En fin Sa Majesté leur a envoyé ses propres lettres affin de ne faillir de venir devers elle, mais, nonobstant icelles, ilz l'ont entièrement reffuzé, et auparavant la présentation des dictes lettres, ayantz assemblé ce qu'ilz avoient peu de personnes, qui n'estoit toutesfoys grand nombre, parce que les plus honnestes gens leur avoient reffuzé d'y aller, ilz sont entrez en une actuelle et ouverte rebellyon, se sont armez et fortiffiez en toute manière d'hostillité, et ont invadé maysons et esglizes, et ont publié en leurs propres noms des proclamations pour mouvoir les subjectz à prendre leur party, comme ayantz intention de rompre et subvertir de leur propre authorité les loix, et menassant le peuple que, quand ilz ne pourront achever leurs intentions, adonc les estrangiers entreront dans le royaulme pour les mettre à fin; et avec cecy, adjoustent qu'ilz n'entendent faire aulcun préjudice à Sa Majesté, qui est ung prétexte de tout temps prins et usurpé par trahistres; et sont deux hommes, si leurs qualitez sont bien considérées, qui, pour la réformation d'une grande chose, sont aussi mal choysis et ont aussi mauvais crédit que, possible, nulz aultres de ce royaulme.

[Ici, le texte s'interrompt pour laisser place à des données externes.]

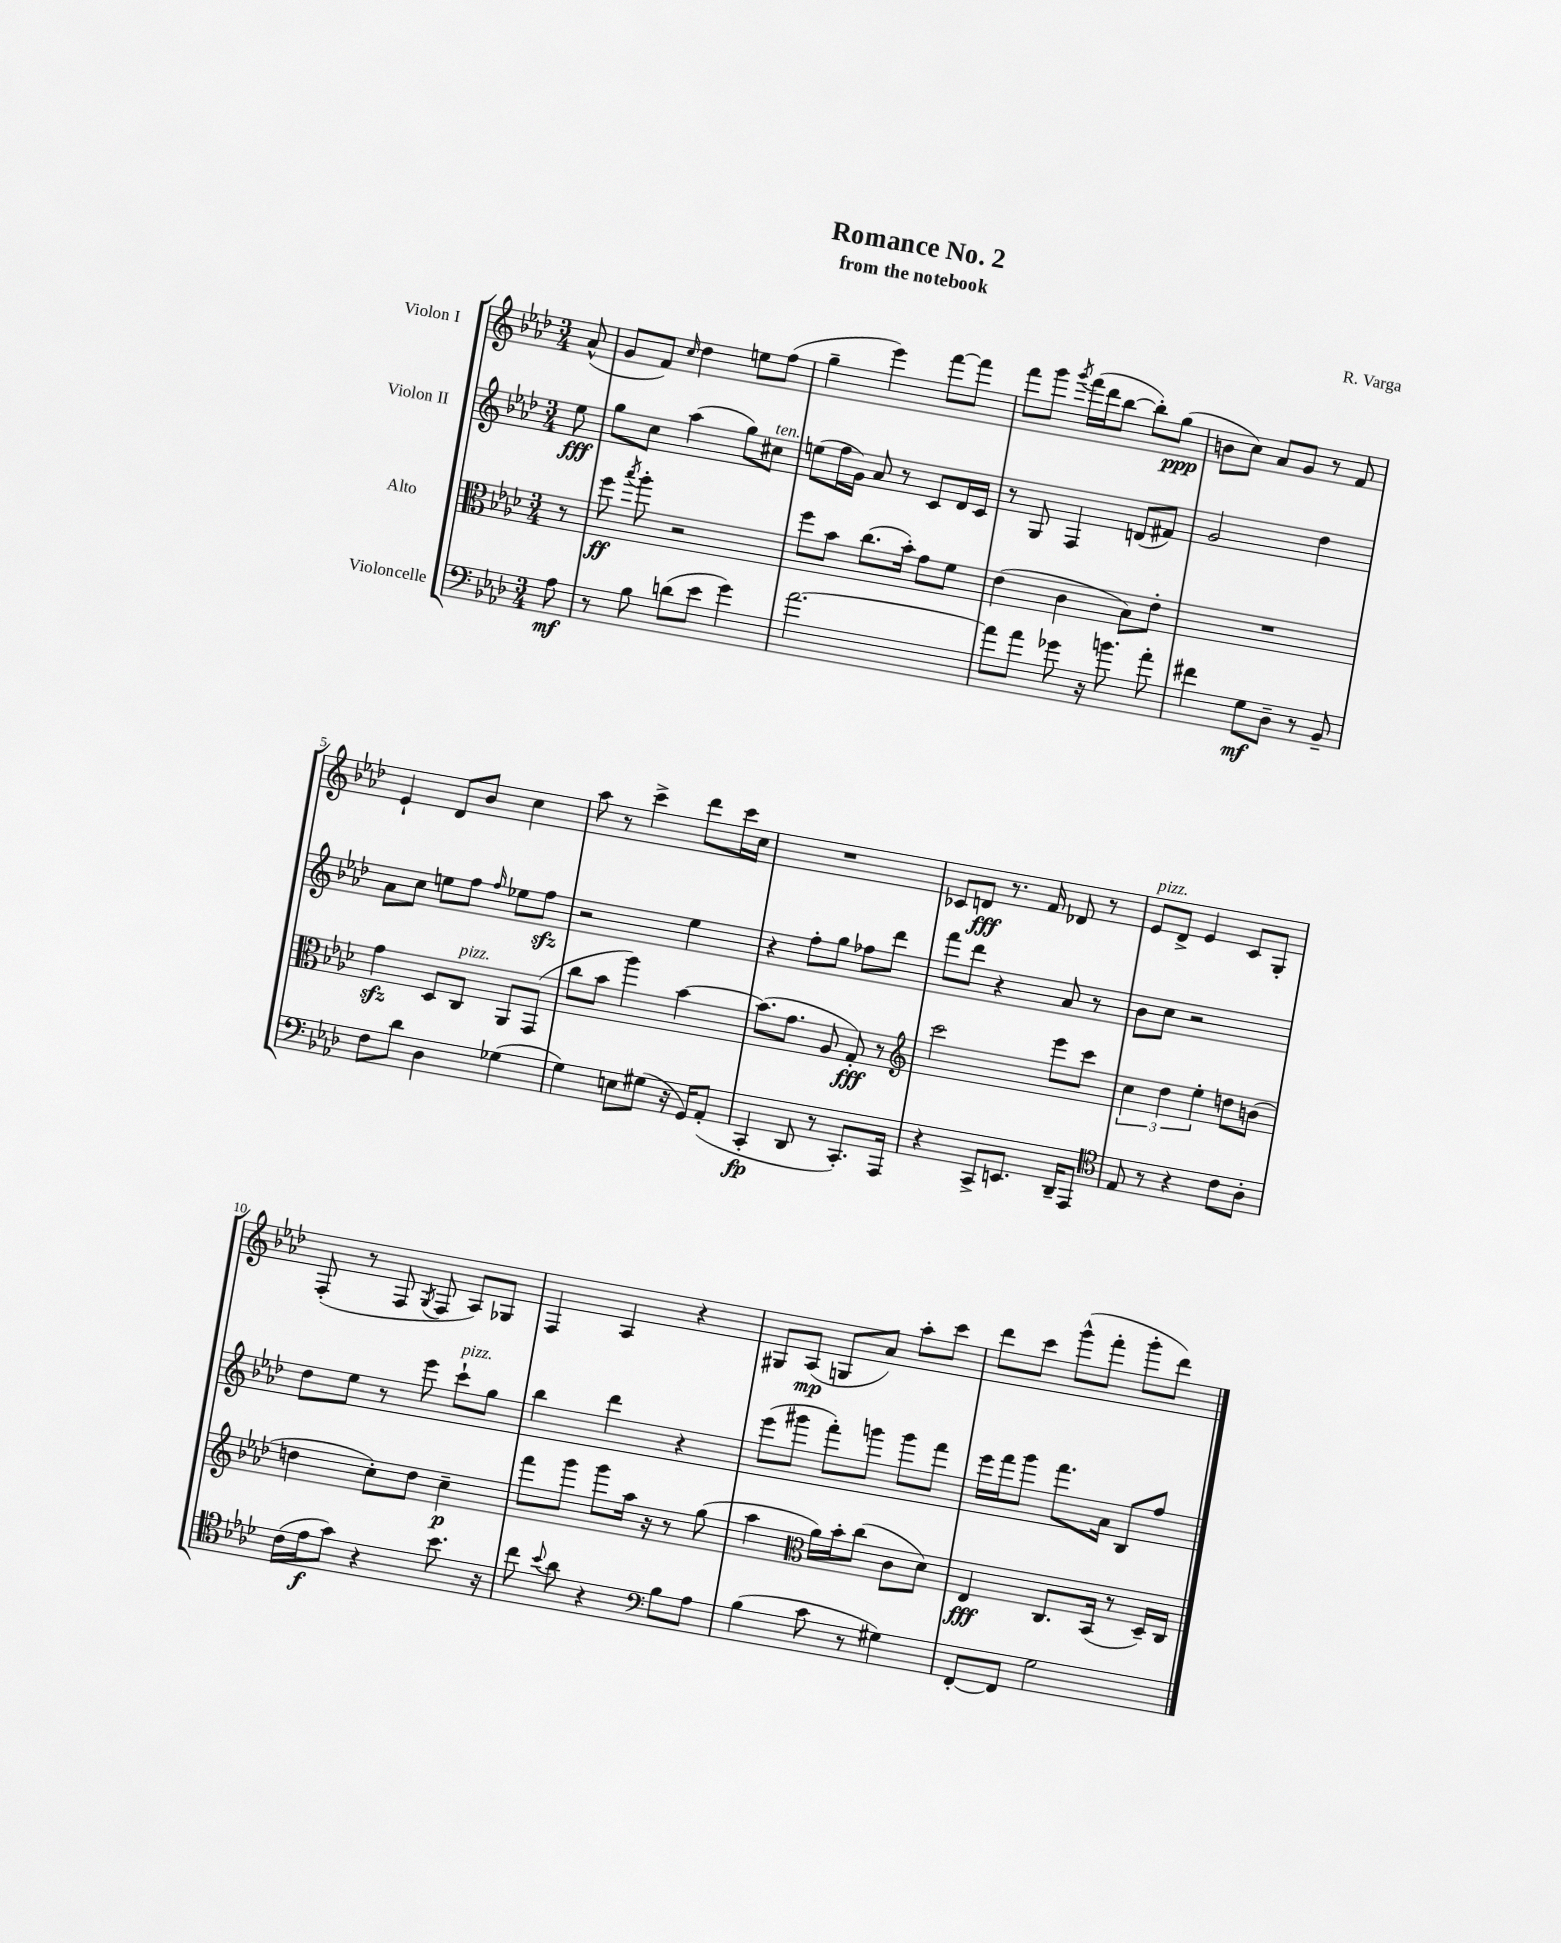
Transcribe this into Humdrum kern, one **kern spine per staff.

**kern	**kern	**kern	**kern
*staff4	*staff3	*staff2	*staff1
*clefF4	*clefC3	*clefG2	*clefG2
*k[b-e-a-d-]	*k[b-e-a-d-]	*k[b-e-a-d-]	*k[b-e-a-d-]
*M3/4	*M3/4	*M3/4	*M3/4
8A-	8r	8ee-	(8a-^^
=	=	=	=
8r	8ff	8gg	8g
.	8qbb-	.	.
8B-	8aa-'	8cc	8f)
.	.	.	16qqcc
(8d	2r	(4aa-	4dd-
8e-	.	.	.
4g)	.	8gg)	8ee
.	.	8cc#	(8ff
=	=	=	=
[2.a-	8ff	(8ee	4gg~
.	8b-	16ff	.
.	.	16g)	.
.	(8.cc	8a-	4eee-)
.	.	8r	.
.	16b-')	.	.
.	8g	8c	[8fff
.	8f	16d-	8fff]
.	.	16c	.
=	=	=	=
8a-]	(4e-	8r	8fff
8a-	.	8G	8ggg
.	.	.	8qggg
8g-	4c	4F	(16fff
.	.	.	16ddd-
16r	.	.	[8bb-
8.b	.	.	.
.	8B-)	(8d	8bb-'])
8a-'	8e-'	8f#)	(8gg
=	=	=	=
4f#	2.r	2g	8b
.	.	.	8cc)
8G	.	.	8a-
8D-~	.	.	8g
8r	.	4dd-	8r
8BB-~	.	.	8f
=	=	=	=
8F	4g	8a-	4e-`
8d-	.	8cc	.
4D-	8D-	8ee	8d-
.	8C	8ff	8b-
.	.	16qqff	.
(4G-	8AA-	8ee-	4cc
.	(8GG	8ff	.
=	=	=	=
4G)	8cc	2r	8aa-
.	8b-	.	8r
8E	4aa-)	.	4ccc^
(8G#	.	.	.
16r	[4b-	4ee-	8ddd-
16GG)	.	.	.
(8AA-'	.	.	16ccc
.	.	.	16cc
=	=	=	=
4CC'	(8.b-]	4r	2.r
.	8.g	.	.
8DD-	.	8ff'	.
8r	8A-	8gg	.
8.CC')	8G')	8ff-	.
.	8r	8ddd-	.
16AAA-	.	.	.
=	=	=	=
*	*clefG2	*	*
4r	2ccc	8fff	8c-
.	.	8ddd-	8d
8CC^	.	4r	8.r
8.EE	.	.	.
.	.	.	16f
.	8eee-	8a-	8d-
16DD-~	.	.	.
8AAA-	8ccc	8r	8r
=	=	=	=
*clefC4	*	*	*
8E-	6cc	8b-	8e-
8r	.	8cc	8d-^
.	6dd-	.	.
4r	.	2r	4e-
.	6ee-'	.	.
8c	8dd	.	8c
8A-'	(8b	.	8G'
=	=	=	=
(16c	4dd	8dd-	(8F'
16e-	.	.	.
8g)	.	8ee-	8r
4r	8cc')	8r	8F
.	.	.	8qG
.	8dd	8eee-	8F
8.b-	4cc~	8ccc`	8A-)
.	.	8gg	8G-
16r	.	.	.
=	=	=	=
8cc	8fff	4bb-	4F
8qqb-	.	.	.
8a-	8ggg	.	.
4r	8ggg	4ddd-	4A-
.	16aa-	.	.
.	16r	.	.
*clefF4	*	*	*
8B-	8r	4r	4r
8A-	(8gg	.	.
=	=	=	=
(4B-	4aa-	(8eee-	8G#
.	.	8ggg#	(8A-
*	*clefC3	*	*
8c	16a-)	8fff')	8G
.	16b-'	.	.
8r	(8cc	8ggg	8a-)
4G#)	8c	8ggg	8aa-'
.	8d-)	8fff	8ccc
=	=	=	=
[8FF'	4E-	16eee-	8ddd-
.	.	16fff	.
8FF]	.	8ggg	8ccc
2G	8.C	8.fff	(8ggg^^
.	.	.	8fff'
.	(16BB-	16a-	.
.	8r	8B-	8ggg'
.	16D-~)	8ff	8ddd-)
.	16C	.	.
==	==	==	==
*-	*-	*-	*-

Dont cognoissant Sa Majesté en quelle sorte les dictz comtes, qui sont toutz deux pauvres, n'ayant l'ung, qu'une bien petite portion de ce que ses ancestres souloient tenir, qui l'ont despuys perdu, et l'aultre, ayant presque tout son patrimoyne gasté, vont, à ceste heure, comme gens débauchez, de çà dellà, accompaignez et associez d'ung nombre grand de personnes désespérez comme eulx, pour satisfaire à leur nécessité et ambition, laquelle ilz ne peuvent assouvyr, sinon qu'ilz recourent aulx plus grandes et extrêmes trahysons, de long temps projectées par ceulx qui les provoquent à cella contre la personne de la Majesté de la Royne et contre son royaulme, avec couleur d'aultres prétendues grandes entreprinses,
Elle a trouvé bon de faire promptement entendre à toutz ses bien aymés subjectz que les dictz deux comtes, contre le propre naturel de la noblesse, qui a esté instituée et establye pour deffandre le Prince comme leur chef, et préserver la paix, sont ainsy ouvertement et traystreusement entrez en ceste grande rébellion, et ont rompu la paix publique de ce royaulme, chose qui est contre tout aultre exemple advenu despuys le règne de Sa Majesté, lequel a desjà duré unze ans, et acte bien horrible contre Dieu, seul auctheur d'une si longue paix, et de grande ingratitude contre leur souveraine Dame, à laquelle les dictz deux comtes avoient cy devant faict plusieurs professions de leur foy; et, à ceste heure, sont si desnaturez et pernicieulx, que leur natif pays, par leur seule mallice et ambicion, est pour estre troublé en la paix qu'il a si longtemps jouye, et en sa félicité.